The following year, French legislators approved measures that allowed prison authorities to organize in-person voting procedures. On election days, people can now vote in polling locations set up within prisons. 

This upheaval took effect just in time for the 2019 elections for European Parliament. Turnout from prison quadrupled compared to the presidential election two years earlier, with roughly  4,400 incarcerated people taking part using the new procedure. “I had tears in my eyes,” says Korber, who witnessed the vote count in person at the Justice Ministry. “We saw all these ballots coming in—maybe this person screwed up, maybe they didn’t, but it doesn’t matter. It was extremely moving.” Turnout surged even further in the presidential race this month.

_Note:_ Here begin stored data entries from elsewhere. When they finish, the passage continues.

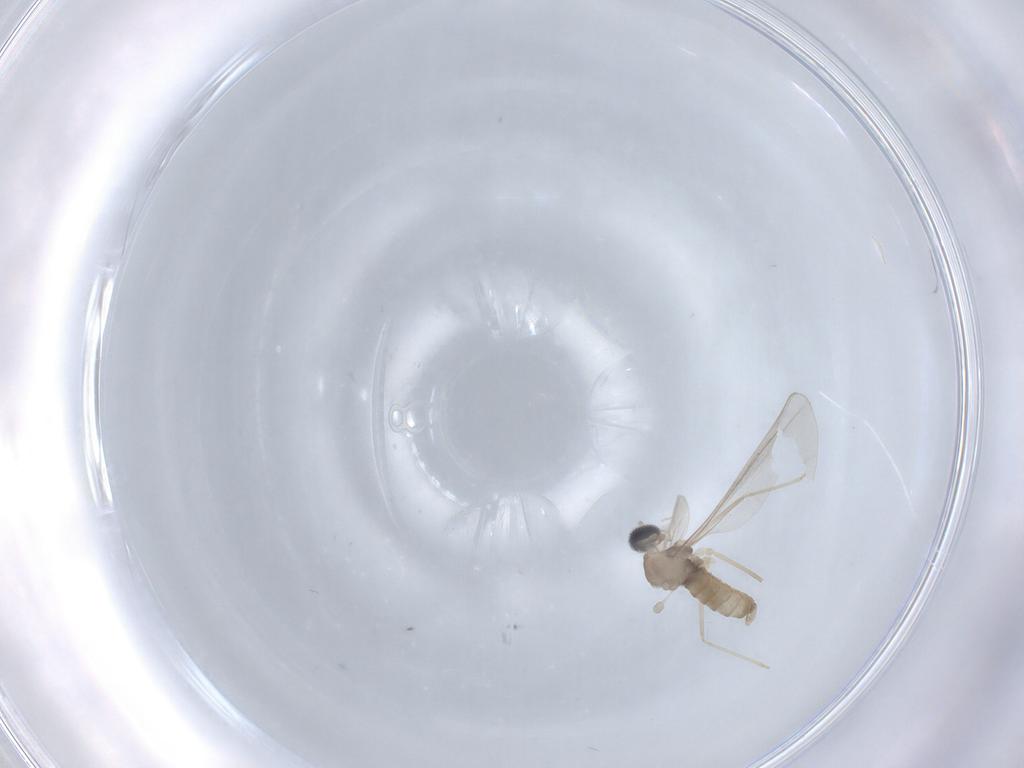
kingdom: Animalia
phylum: Arthropoda
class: Insecta
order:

Despite this recent progress, there are still serious obstacles to participating in elections from prison. 

According to the French section of the International Prison Observatory (OIP), an organization that advocates for improved prison conditions and the rights of incarcerated people, 489 ballots cast in the first round of the presidential election were not tallied. That’s about 4 percent of all votes. The OIP pinned much of the blame on officials in certain prisons who failed to send documentation to ballot counters verifying the identities of incarcerated voters; the organization also alleged one envelope containing votes was lost in transit.

To reduce the risk of such bureaucratic mishaps, the OIP wants French prisons to set up fully-fledged voting stations with on-the-spot ballot counting, as exists in Denmark and Poland, and make a prison into a regular election precinct. Instead, under the new election procedures, ballots are pooled together, sent to one centralized location outside the prison as if they were mail-in ballots, and counted there. (For the presidential election, they were all sent to Paris; in last year’s regional elections, they were pooled in the administrative capital of each département where a prison was located.) 

Moreover, under the most recent law, authorities aren’t explicitly required to organize in-person voting for every election. The national government must issue an executive decree that provides for the law’s implementation—and it did not do so for the 2020 municipal elections. 

This decision once again barred incarcerated people from voting any other way than by proxy or furlough. Prison officials claimed it would be too complicated to use this expanded system for local elections, due to the technical difficulties of linking up each voter to their previous town of residence. Korber denounced that cancellation. “You need to be a democrat to the end,” he says. “If you recognize the full exercise of this right to vote, then you need to acknowledge, yes, it can impact votes for city council… This is democracy.”

Korber and his NGO are still pressing their legal case to solidify voting protections, so that the right to vote is not subject to the whims of the French bureaucracy. Their case is now pending in the State Council, the country’s highest court on disputes over administrative law. 

If the State Council rules against them, Korber says, they could appeal further to the European Court of Human Rights or demand new changes from the Parliament. According to case law at the European Court of Human Rights, voting rights are presumed to extend to most incarcerated people, though certain countries like Estonia, Bulgaria, and the UK have been particularly resistant to applying decisions on the topic over the years. Overseeing the European Convention on Human Rights, the ECHR has broad jurisdiction over 46 member states, though it lacks enforcement powers and certain national courts are considered to be more compliant with its rulings than others. 

Still, in the end, Korber is happy about what they’ve achieved in France. 

“Imagine what it means for someone who is in prison to leave their cell and drop their ballot in the ballot box, it’s priceless,” he told Bolts. “It’s a drop of water in the bucket of what needs to be done to improve our prisons, but it’s important.”